Within a couple of hours after his arrival in the sultanate, he has already slipped into a keen journey of observation – for instance, the opulently lit lobby of the Chedi hotel. As the evening sets in and light and technology become more prominent in the conversation, Yano explains the concept of the ‘Japanese way of light’, a brief element from the lecture he delivered at the Japanese ambassador, H E Mitsugu Saito’s residence last week.
“Japanese way of using light is to integrate light with nature. Light lives together with the nature,” explains Yano as he further chalks out the similarities and dissimilarities in the usage of light across cultures.
For Yano, cultural factor plays an important role in understanding the ‘way of light’. He highlights this within the paradigm of Omani and Japanese cultures.
“I believe the sun affects the usage of light. For example, Oman is closer to the Equator than Japan so the sunlight is whiter. This makes people in Oman tend to prefer whiter light. Or I heard that some Omanis tend to take a rest in the afternoon and go out at night time. So night is an active time for them and that makes the lights at night more brighter than what we have in Japan.”

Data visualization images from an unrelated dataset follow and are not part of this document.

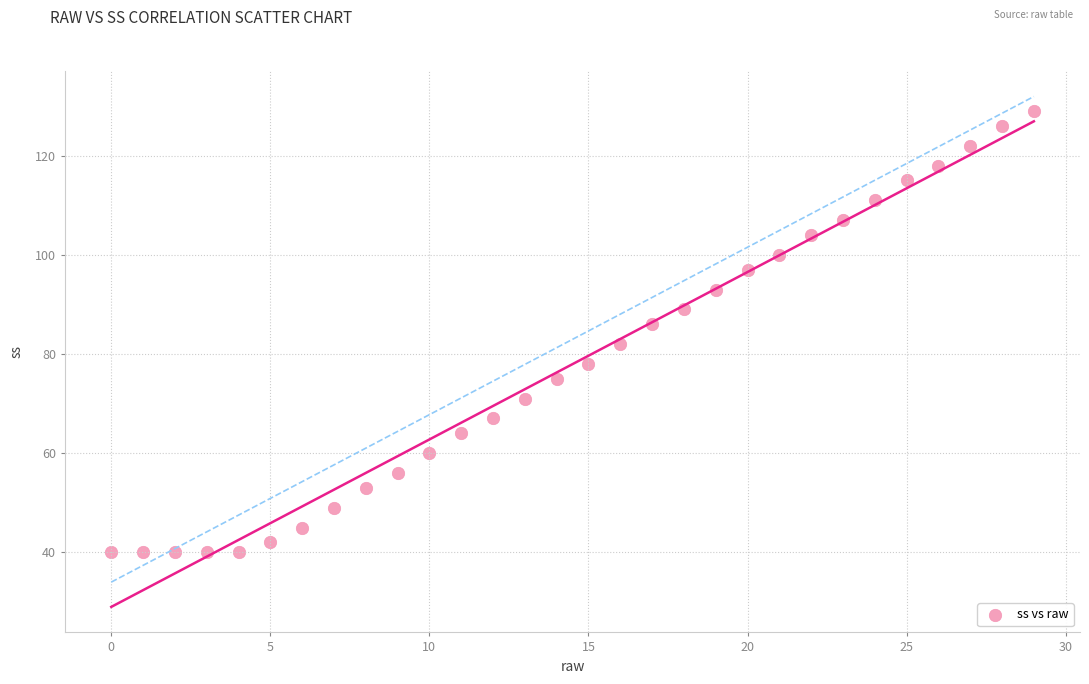

What is the range of Y values (max minus min)?

89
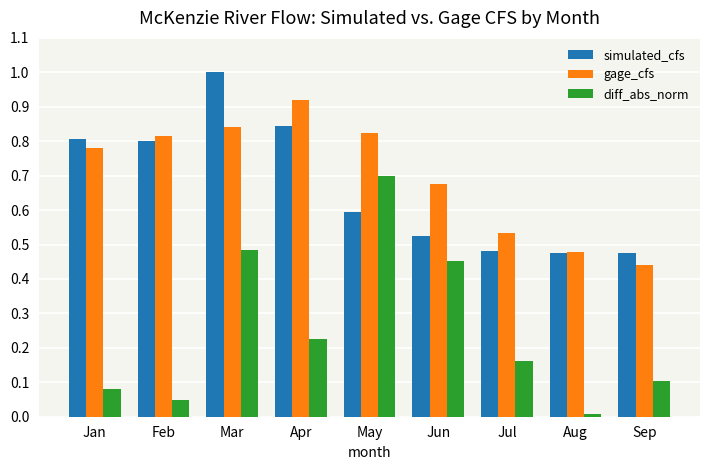

At which category is the sum across all series the highest?

Mar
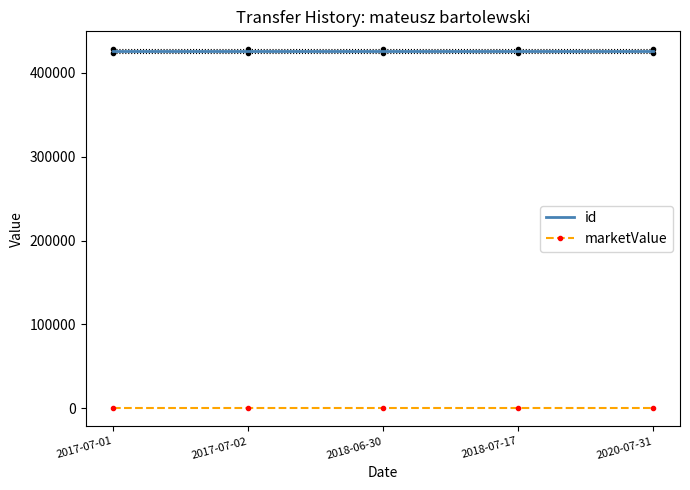

Reading left to right, transcribe all the data shown in this chart.

id: 2017-07-01=425763	2017-07-02=425763	2018-06-30=425763	2018-07-17=425763	2020-07-31=425763
marketValue: 2017-07-01=0	2017-07-02=0	2018-06-30=0	2018-07-17=0	2020-07-31=0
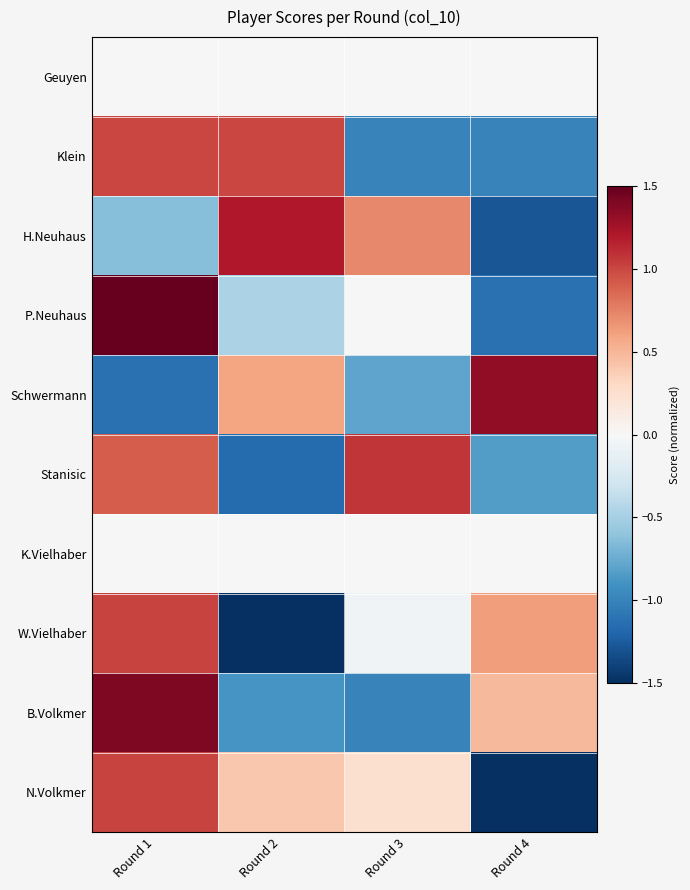

List the series in order of their peak value, highest first.

P.Neuhaus, B.Volkmer, Schwermann, H.Neuhaus, Stanisic, W.Vielhaber, N.Volkmer, Klein, Geuyen, K.Vielhaber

Apart from his commercial undertakings, Yano also experiments and leaves his trace across the art world, where he experiments with art installations. Since his inspiration lies mostly in nature, he tries to integrate his art with natural elements.
In October 2015, Yano created his trademark ‘Night Wave’ along the Zushi seashore in Japan. He set light sources along the beach, which illuminated the waves in blue light at night - a spectacle that became an instant hit across social media. He believes that lighting plays an important role in storytelling, especially for an artist.
“The role of light is to draw out the features of the work and basically that is the only thing light can do. So yes, I do feel lighting plays an important role in art form, but we don’t need just light but also the other elements that project it,” said Yano.